* _Input_
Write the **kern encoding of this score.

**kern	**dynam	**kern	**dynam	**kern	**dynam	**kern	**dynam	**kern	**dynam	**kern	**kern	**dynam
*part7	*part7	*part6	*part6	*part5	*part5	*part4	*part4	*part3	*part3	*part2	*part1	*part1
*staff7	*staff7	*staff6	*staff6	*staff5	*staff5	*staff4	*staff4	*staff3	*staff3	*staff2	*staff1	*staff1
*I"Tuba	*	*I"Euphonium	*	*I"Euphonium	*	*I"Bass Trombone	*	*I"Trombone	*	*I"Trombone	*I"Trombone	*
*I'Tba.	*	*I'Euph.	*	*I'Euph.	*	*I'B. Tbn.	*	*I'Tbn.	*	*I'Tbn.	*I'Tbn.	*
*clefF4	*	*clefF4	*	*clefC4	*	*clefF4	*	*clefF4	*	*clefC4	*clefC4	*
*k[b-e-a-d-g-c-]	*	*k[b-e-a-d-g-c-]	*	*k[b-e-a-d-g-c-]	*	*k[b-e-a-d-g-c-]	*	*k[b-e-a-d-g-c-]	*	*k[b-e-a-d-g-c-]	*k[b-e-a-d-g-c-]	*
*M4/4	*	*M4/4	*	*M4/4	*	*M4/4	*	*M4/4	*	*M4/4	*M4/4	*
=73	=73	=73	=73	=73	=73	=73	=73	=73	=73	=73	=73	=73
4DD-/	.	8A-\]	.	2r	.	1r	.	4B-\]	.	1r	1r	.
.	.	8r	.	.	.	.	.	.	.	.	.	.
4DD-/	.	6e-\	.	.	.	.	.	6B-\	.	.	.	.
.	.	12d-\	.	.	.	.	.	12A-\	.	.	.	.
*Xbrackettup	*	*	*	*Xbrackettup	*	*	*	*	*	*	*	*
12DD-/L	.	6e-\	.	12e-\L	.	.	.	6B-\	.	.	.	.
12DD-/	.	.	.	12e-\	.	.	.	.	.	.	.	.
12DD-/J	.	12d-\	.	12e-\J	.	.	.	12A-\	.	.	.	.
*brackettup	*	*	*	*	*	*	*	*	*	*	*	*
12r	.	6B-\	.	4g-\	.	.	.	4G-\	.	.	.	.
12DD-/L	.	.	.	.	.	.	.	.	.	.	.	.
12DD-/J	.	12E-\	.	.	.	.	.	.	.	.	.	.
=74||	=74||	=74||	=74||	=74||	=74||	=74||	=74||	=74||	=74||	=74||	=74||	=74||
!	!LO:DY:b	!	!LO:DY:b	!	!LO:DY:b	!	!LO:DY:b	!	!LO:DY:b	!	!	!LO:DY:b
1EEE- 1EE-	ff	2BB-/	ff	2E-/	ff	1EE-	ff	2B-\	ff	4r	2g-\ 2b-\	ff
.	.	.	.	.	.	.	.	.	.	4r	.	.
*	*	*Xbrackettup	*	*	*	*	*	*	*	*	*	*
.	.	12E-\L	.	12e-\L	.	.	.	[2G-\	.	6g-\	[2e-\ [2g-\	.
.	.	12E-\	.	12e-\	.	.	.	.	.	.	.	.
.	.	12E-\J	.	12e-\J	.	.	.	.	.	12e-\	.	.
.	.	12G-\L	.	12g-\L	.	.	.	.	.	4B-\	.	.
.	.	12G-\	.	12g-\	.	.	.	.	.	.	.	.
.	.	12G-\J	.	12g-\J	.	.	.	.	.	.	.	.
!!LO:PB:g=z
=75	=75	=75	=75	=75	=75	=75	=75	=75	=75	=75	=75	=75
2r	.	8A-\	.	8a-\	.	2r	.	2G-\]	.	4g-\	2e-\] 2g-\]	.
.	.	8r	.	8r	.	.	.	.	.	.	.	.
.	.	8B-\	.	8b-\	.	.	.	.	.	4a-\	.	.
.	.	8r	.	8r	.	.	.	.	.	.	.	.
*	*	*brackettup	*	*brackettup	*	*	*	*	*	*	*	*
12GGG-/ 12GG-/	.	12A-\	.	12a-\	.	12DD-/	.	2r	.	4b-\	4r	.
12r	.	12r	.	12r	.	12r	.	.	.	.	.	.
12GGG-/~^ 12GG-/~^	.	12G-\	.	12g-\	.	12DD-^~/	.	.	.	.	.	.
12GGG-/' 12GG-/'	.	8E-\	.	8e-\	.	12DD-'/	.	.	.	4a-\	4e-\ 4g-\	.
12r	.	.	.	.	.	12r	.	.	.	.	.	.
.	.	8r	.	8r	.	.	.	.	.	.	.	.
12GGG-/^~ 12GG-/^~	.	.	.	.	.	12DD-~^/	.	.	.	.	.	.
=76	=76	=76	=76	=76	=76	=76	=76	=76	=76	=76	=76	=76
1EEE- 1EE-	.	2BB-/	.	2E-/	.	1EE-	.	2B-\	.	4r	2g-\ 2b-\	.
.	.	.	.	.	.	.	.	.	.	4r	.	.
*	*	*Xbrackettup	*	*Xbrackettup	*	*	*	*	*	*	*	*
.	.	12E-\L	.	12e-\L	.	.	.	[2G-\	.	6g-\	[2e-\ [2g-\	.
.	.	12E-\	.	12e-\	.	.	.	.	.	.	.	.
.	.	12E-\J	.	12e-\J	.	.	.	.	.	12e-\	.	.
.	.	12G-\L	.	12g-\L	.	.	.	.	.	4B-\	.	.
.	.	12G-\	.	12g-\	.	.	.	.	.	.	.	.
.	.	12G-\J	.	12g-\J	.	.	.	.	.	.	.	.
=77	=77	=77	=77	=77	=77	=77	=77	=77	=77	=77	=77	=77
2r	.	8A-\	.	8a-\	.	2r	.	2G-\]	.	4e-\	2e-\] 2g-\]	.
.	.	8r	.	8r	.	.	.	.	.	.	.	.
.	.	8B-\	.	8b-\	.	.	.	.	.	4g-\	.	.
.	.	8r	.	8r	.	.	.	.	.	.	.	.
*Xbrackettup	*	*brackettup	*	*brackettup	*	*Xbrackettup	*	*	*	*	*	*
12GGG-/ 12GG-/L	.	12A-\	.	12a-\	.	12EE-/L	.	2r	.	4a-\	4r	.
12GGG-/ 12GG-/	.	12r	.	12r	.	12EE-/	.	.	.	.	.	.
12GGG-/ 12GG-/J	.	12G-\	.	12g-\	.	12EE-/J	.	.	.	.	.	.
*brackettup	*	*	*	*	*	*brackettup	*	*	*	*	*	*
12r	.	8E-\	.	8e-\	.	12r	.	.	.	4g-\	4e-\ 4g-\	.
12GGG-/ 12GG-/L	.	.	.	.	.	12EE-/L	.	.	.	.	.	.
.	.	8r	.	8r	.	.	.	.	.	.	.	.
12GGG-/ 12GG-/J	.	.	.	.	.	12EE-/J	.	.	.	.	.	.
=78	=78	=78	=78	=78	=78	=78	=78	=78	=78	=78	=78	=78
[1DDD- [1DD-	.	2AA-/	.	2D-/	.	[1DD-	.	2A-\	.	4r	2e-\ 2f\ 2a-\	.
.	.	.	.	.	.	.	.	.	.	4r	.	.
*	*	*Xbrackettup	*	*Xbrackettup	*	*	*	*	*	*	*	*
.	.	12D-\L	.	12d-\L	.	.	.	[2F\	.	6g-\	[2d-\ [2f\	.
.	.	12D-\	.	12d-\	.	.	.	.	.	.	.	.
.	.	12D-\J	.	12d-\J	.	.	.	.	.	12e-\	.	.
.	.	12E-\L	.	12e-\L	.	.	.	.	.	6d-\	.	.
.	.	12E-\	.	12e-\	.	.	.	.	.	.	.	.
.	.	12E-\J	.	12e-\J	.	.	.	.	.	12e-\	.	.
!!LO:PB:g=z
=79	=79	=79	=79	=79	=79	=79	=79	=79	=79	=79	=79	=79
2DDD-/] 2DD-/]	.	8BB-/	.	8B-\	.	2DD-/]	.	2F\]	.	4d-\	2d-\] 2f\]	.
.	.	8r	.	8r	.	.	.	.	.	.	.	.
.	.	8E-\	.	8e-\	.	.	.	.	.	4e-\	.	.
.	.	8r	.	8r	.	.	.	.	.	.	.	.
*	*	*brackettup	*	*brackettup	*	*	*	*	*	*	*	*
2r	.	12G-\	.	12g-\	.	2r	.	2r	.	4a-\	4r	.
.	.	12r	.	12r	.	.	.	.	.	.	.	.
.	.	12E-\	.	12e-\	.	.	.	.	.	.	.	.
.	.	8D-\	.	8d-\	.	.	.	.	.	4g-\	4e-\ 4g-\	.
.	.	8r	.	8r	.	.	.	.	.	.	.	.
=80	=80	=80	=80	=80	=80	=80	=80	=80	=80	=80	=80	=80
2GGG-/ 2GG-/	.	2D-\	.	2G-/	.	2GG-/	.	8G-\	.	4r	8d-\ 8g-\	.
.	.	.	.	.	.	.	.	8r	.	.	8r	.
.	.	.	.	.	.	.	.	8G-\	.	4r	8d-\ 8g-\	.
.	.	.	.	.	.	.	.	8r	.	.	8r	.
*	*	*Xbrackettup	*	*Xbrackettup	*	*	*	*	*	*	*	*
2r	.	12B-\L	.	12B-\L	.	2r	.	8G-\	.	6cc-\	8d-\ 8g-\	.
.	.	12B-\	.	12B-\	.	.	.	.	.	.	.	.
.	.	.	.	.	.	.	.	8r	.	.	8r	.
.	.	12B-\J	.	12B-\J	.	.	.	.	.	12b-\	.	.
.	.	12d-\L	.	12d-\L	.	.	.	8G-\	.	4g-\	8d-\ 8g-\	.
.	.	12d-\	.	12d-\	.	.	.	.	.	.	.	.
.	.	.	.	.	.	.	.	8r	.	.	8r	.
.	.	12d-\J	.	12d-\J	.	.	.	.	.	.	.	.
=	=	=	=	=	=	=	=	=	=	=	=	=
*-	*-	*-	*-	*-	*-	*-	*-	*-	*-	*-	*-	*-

* _What to work on_
Return each line of the records above that contains the string "kern". Case counts.

* _Written answer_
Write the **kern encoding of this score.
**kern	**dynam	**kern	**dynam	**kern	**dynam	**kern	**dynam	**kern	**dynam	**kern	**kern	**dynam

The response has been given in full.